Exercise objective
Gather every line of the records below that contains the string "israélo", and copy each one in full.

Supplied records
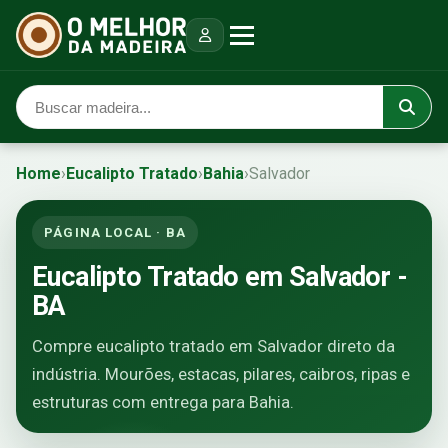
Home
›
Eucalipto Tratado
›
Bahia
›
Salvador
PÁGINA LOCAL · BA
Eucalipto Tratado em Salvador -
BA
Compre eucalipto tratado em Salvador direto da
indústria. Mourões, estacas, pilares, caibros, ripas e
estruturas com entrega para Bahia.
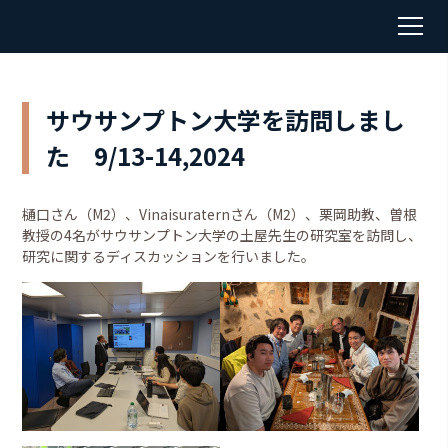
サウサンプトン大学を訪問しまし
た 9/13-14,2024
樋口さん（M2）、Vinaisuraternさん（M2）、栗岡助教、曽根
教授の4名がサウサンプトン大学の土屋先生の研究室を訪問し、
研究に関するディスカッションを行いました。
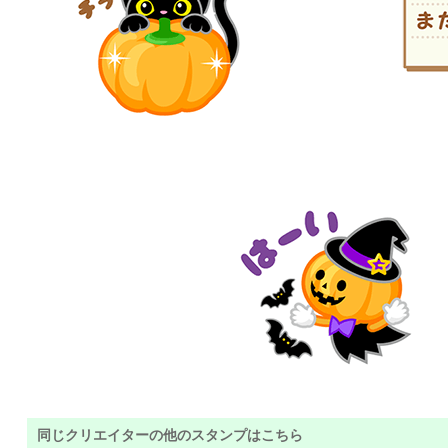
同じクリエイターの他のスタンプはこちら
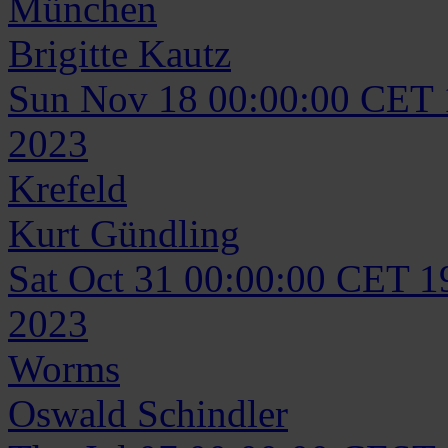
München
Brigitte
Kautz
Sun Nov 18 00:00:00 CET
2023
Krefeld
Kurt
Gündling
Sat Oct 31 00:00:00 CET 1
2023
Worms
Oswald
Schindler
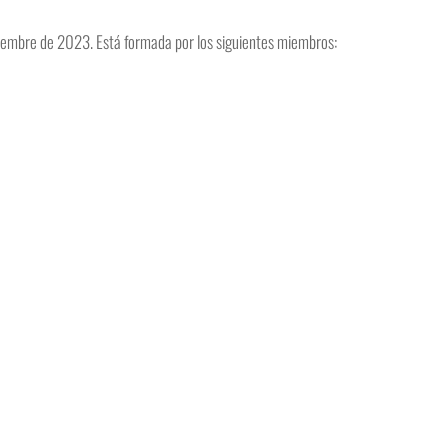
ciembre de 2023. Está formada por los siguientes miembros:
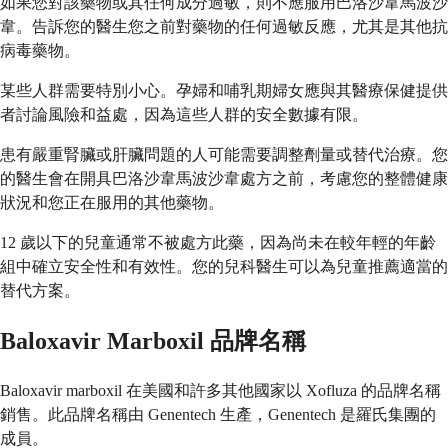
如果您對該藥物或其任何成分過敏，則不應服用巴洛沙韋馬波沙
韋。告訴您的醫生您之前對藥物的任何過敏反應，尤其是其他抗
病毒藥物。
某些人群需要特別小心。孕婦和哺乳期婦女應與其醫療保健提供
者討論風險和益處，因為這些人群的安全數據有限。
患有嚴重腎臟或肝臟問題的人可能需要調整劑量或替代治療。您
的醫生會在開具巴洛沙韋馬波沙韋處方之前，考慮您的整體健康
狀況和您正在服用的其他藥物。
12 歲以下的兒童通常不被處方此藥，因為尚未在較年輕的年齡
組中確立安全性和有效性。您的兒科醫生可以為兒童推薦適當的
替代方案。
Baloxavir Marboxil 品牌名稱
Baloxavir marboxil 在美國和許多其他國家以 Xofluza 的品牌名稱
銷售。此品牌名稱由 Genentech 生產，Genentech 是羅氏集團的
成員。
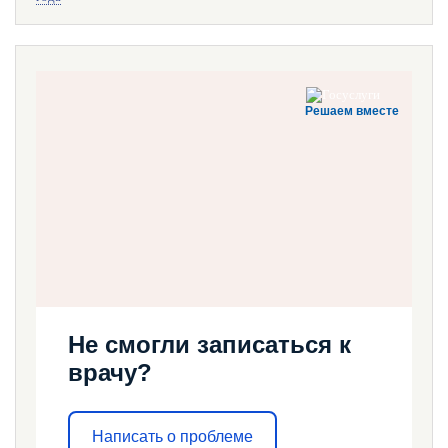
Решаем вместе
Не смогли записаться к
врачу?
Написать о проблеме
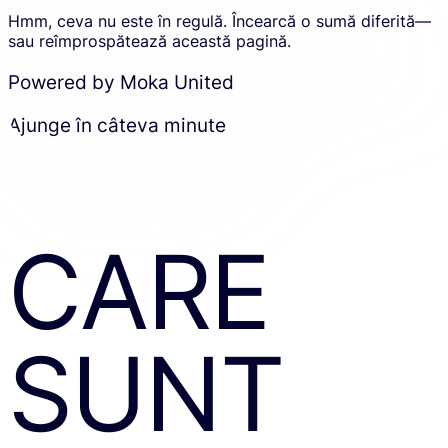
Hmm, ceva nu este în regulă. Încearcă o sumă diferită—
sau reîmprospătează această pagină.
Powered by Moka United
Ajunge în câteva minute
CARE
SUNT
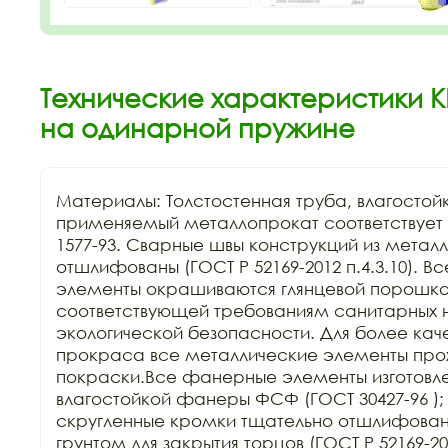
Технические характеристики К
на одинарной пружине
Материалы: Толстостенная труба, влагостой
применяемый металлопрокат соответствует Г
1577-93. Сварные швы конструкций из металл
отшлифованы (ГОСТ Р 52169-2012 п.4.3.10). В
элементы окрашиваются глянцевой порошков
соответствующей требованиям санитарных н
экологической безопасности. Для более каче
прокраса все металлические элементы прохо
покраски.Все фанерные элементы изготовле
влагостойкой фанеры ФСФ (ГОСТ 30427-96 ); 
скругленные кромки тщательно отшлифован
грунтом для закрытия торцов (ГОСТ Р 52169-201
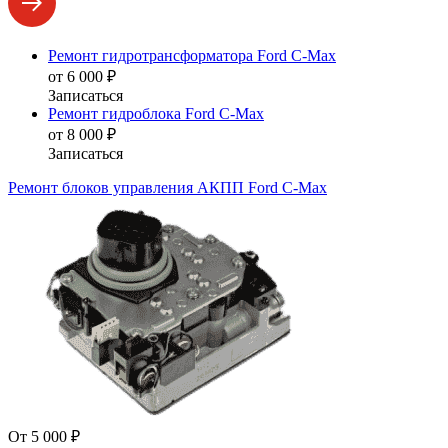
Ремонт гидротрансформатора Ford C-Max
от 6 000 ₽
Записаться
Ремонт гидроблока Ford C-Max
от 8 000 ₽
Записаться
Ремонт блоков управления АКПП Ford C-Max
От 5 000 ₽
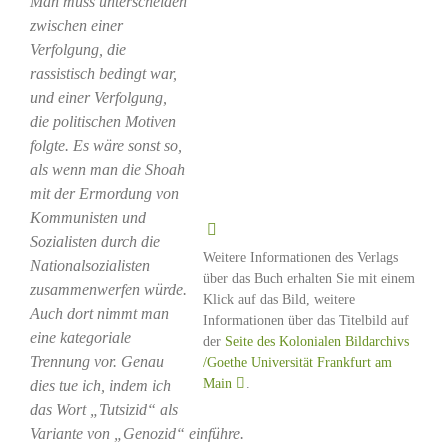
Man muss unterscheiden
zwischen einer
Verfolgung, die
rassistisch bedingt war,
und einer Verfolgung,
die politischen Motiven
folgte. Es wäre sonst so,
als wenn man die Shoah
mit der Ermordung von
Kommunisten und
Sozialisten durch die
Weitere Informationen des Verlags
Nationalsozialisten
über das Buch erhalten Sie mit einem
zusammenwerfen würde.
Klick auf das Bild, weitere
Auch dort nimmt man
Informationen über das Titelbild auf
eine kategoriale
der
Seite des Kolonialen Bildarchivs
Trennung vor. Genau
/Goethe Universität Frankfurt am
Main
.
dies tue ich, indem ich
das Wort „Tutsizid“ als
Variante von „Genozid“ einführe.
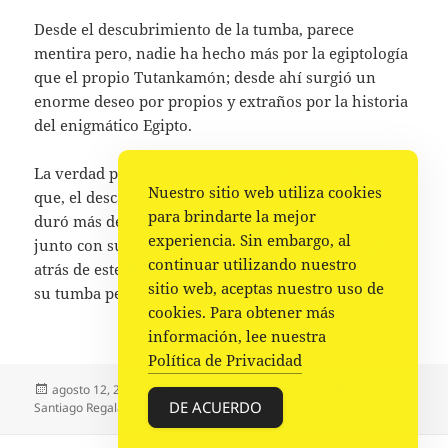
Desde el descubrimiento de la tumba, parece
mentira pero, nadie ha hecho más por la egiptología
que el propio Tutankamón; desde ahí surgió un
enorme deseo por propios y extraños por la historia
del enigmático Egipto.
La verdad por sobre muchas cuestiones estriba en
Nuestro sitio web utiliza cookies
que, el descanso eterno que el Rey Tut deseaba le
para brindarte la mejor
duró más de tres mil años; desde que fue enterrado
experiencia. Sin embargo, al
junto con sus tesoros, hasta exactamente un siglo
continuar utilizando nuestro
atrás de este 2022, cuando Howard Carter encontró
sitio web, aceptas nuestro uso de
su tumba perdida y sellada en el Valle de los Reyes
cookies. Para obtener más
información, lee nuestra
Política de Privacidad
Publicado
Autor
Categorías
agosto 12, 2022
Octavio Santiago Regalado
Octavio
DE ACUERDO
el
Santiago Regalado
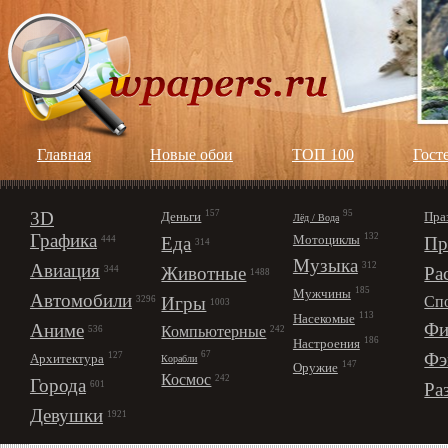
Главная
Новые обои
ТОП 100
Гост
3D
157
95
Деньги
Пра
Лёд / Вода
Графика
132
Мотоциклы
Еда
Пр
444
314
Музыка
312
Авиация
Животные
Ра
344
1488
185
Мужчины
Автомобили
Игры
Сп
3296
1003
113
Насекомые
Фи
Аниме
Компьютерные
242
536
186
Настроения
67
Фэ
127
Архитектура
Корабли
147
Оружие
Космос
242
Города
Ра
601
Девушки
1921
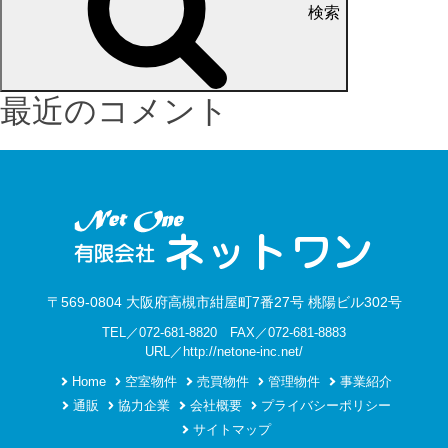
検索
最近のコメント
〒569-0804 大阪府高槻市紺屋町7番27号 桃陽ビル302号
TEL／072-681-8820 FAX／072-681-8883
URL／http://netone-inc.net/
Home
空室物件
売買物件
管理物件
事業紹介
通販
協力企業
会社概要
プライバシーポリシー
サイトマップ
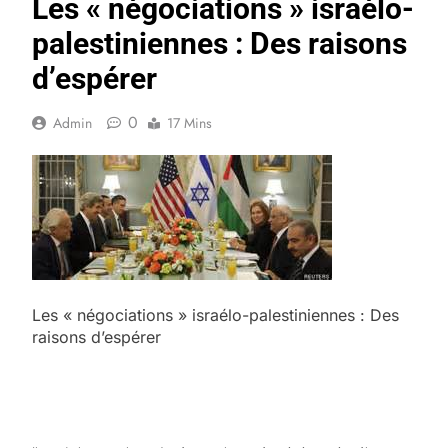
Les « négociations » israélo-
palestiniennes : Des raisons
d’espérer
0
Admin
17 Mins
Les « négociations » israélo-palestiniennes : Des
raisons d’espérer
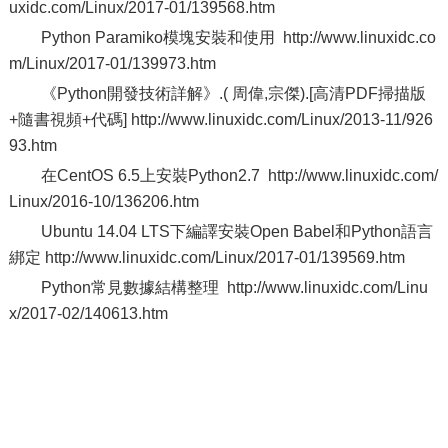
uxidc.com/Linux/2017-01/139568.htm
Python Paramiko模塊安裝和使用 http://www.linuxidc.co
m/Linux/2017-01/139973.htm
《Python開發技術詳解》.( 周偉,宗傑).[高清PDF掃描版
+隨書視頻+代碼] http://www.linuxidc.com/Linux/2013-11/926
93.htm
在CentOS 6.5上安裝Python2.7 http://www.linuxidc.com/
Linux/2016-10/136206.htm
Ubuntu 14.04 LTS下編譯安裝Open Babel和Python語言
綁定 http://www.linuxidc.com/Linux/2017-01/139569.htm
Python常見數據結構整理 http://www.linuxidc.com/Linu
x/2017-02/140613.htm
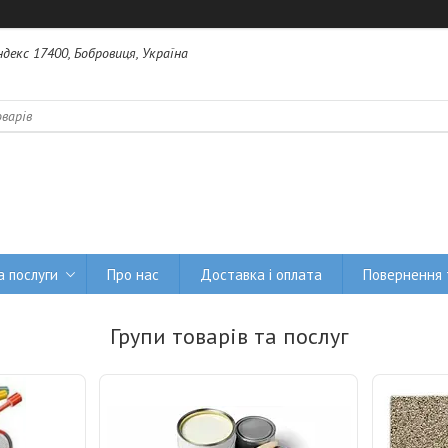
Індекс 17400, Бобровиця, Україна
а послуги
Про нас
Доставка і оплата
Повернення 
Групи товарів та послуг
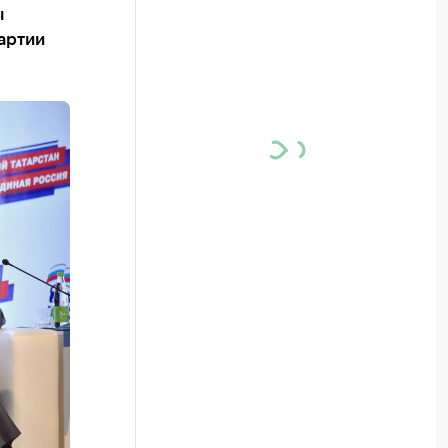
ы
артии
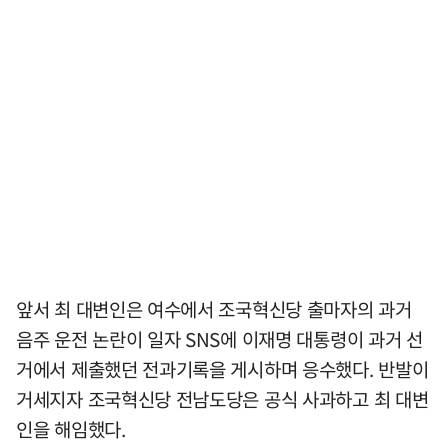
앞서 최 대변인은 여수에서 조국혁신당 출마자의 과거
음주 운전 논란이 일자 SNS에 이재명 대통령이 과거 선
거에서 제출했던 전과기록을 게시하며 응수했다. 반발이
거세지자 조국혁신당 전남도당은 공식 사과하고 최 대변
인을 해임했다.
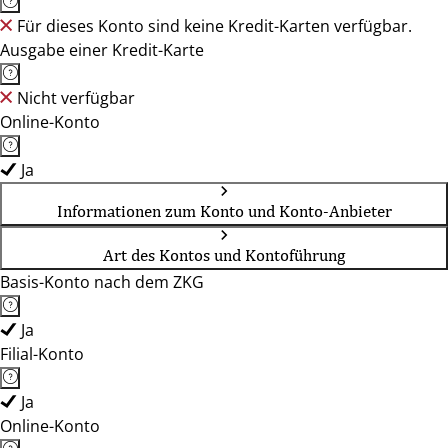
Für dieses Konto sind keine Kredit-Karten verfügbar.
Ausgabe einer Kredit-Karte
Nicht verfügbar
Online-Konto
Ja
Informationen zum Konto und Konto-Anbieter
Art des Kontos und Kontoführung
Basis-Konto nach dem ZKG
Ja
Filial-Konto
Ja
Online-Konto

Task output
Les « négociations » israélo-
Les « négociations » israélo-palestiniennes : Des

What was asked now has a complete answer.